Luxemburg – Ein wichtiger EU-Gutachter hat in mehreren Fällen am Europäischen Gerichtshof (EuGH) für starke Arbeitnehmerrechte bei Urlaubsansprüchen plädiert. Seiner Einschätzung nach können Erben Ausgleichszahlungen für nicht genommenen Urlaub Verstorbener fordern.
Außerdem verlören Arbeitnehmer nicht automatisch den Anspruch auf Ausgleichszahlungen für nicht genommenen Urlaub, wenn sie keine Urlaubsanträge gestellt hätten, hieß es. Die ausstehenden Urteile dürften Folgen für Deutschland haben.
In den konkreten Fällen ging es zum einen um die Klagen zweier Witwen aus der Bundesrepublik (Rechtssachen C-569/16 und C-570/16). Sie fordern Ausgleichszahlungen für bezahlten Jahresurlaub, den ihre Ehemänner vor deren Tod nicht genommen hatten.

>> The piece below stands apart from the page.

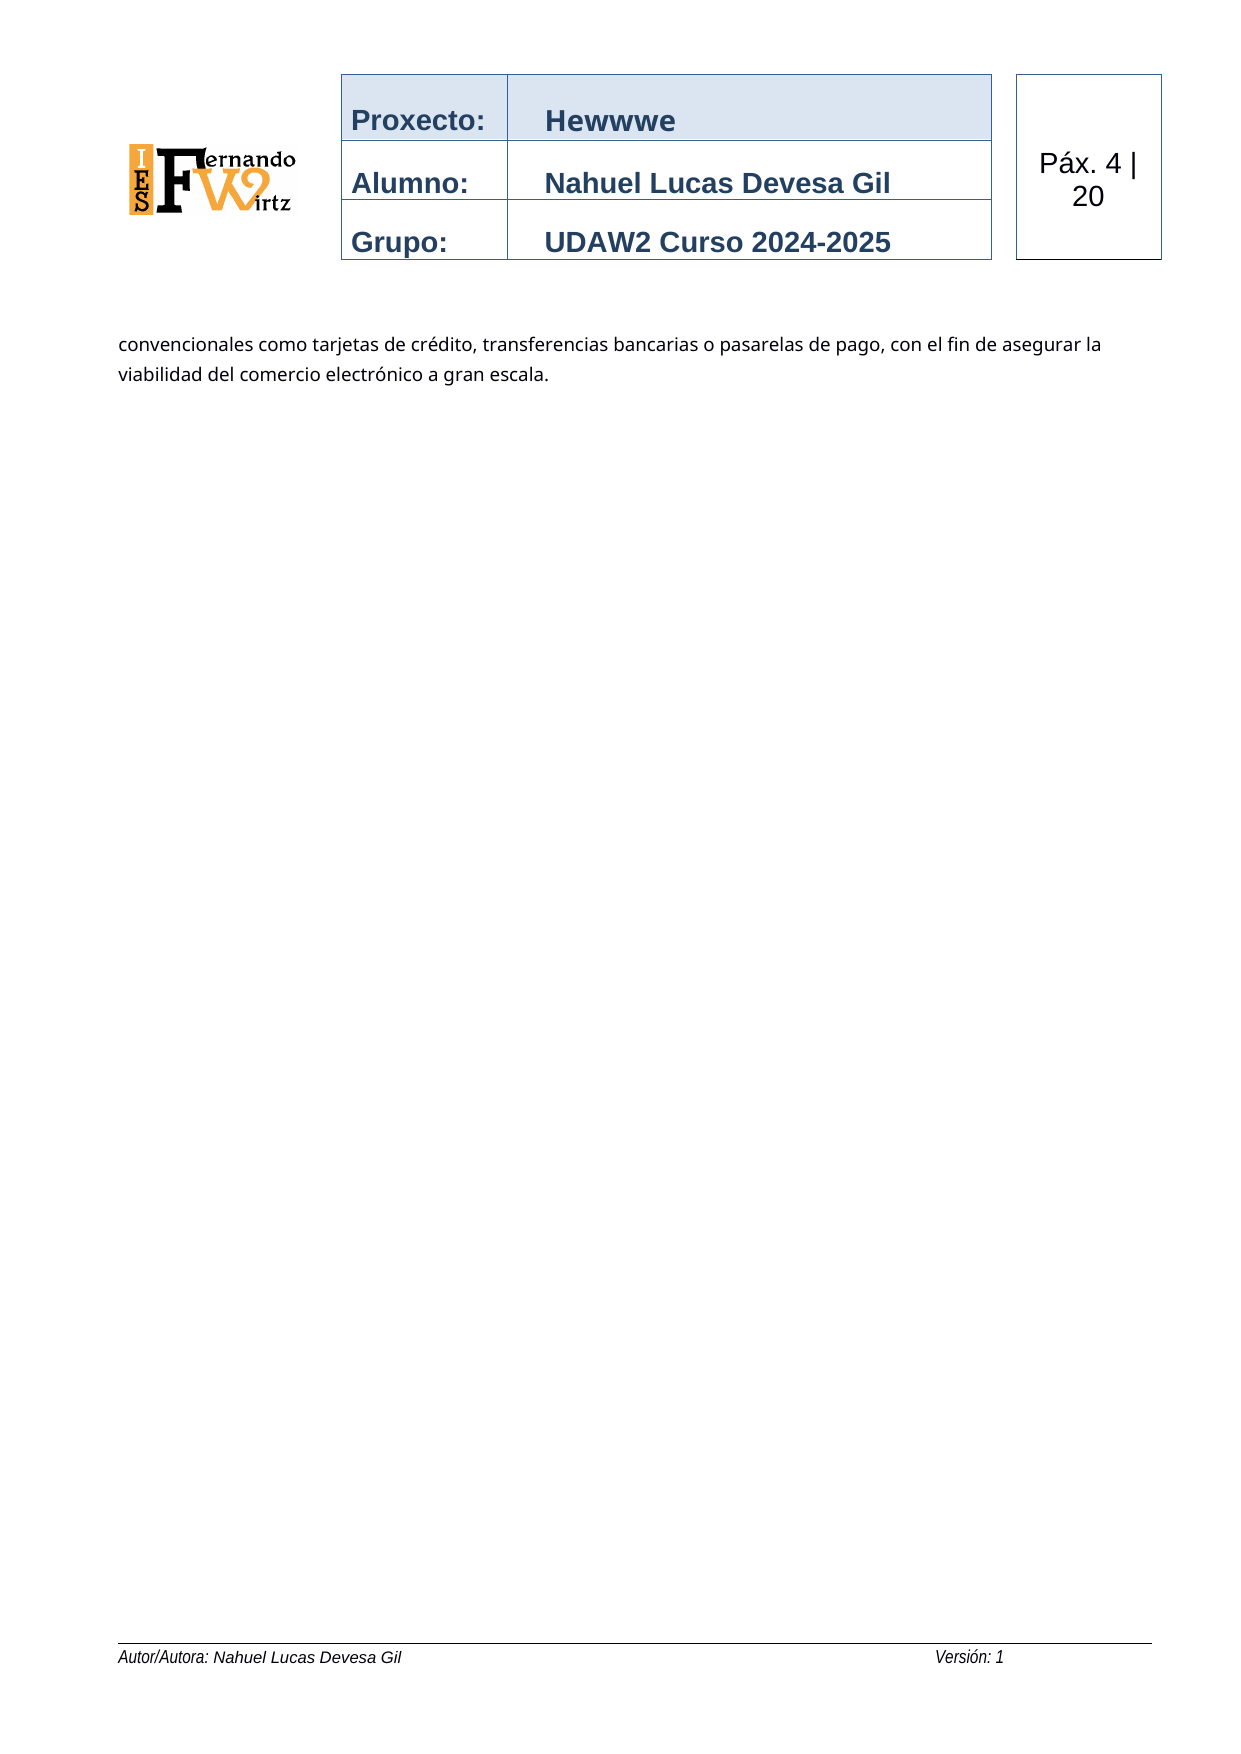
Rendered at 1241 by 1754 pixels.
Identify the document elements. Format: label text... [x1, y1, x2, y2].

Zudem ging es um zwei weitere Fälle aus Deutschland. Ein ehemaliger Rechtsreferendar des Landes Berlin hatte sich dafür entschieden, in den letzten fünf Monaten seines Referendariats keinen Urlaub zu beantragen. Und ein früherer Angestellter der Max-Planck-Gesellschaft fordert eine Auszahlung für 51 nicht genommene Urlaubstage aus zwei Jahren (Rechtssachen C-619/16 und C-684/16).
Nach der Argumentation des Generalanwalts könnten Ansprüche auf Zahlungen für nicht genommenen Urlaub Verstorbener auch dann bestehen bleiben, wenn nationales Recht eigentlich ausschließe, dass solche finanziellen Ausgleiche Teil der Erbmasse werden können. Der Gutachter sieht hier einen Konflikt zwischen deutschem und EU-Recht. Laut deutschem Recht verfällt der Urlaubsanspruch von Erblassern mit dem Tod, so dass er auch nicht vererbt werden kann.
Mit Blick auf Ausgleichszahlungen für nicht genommenen Urlaub nach dem Ende eines Dienstverhältnisses meinte der Gutachter, dass der Anspruch nicht verfallen könne, wenn der Arbeitnehmer nicht in der Lage war, den Urlaub zu nehmen. Nach deutschem Recht erlischt der Anspruch auf bezahlten Jahresurlaub eigentlich in der Regel am Ende des Arbeitsjahres, falls der Arbeitnehmer zuvor keinen Urlaubsantrag gestellt hat. Damit verfällt auch der Anspruch auf Ausgleichszahlungen für nicht genommenen Urlaub.
Das nationale Gericht müsse aber prüfen, ob der Arbeitgeber ausreichende Gelegenheiten gegeben habe, Urlaub zu nehmen, meinte der Gutachter. Wenn der Arbeitnehmer aber freiwillig verzichtet habe, habe er auch keinen Anspruch auf Ausgleichszahlungen für den bei Ende des Arbeitsverhältnisses nicht genommenen Jahresurlaub. Beschäftigte dürften also nicht bewusst Urlaubstage ansammeln, um sie sich dann nach dem Ende des Arbeitsverhältnisses auszahlen zu lassen.
Die deutschen Gerichte hatten die Fälle an das höchste
EU-Gericht zur Klärung verwiesen. Ein Urteil dürfte in den kommenden Monaten fallen. Für die Richter ist die Einschätzung des EuGH nicht bindend. In vielen Fällen folgen sie ihr aber.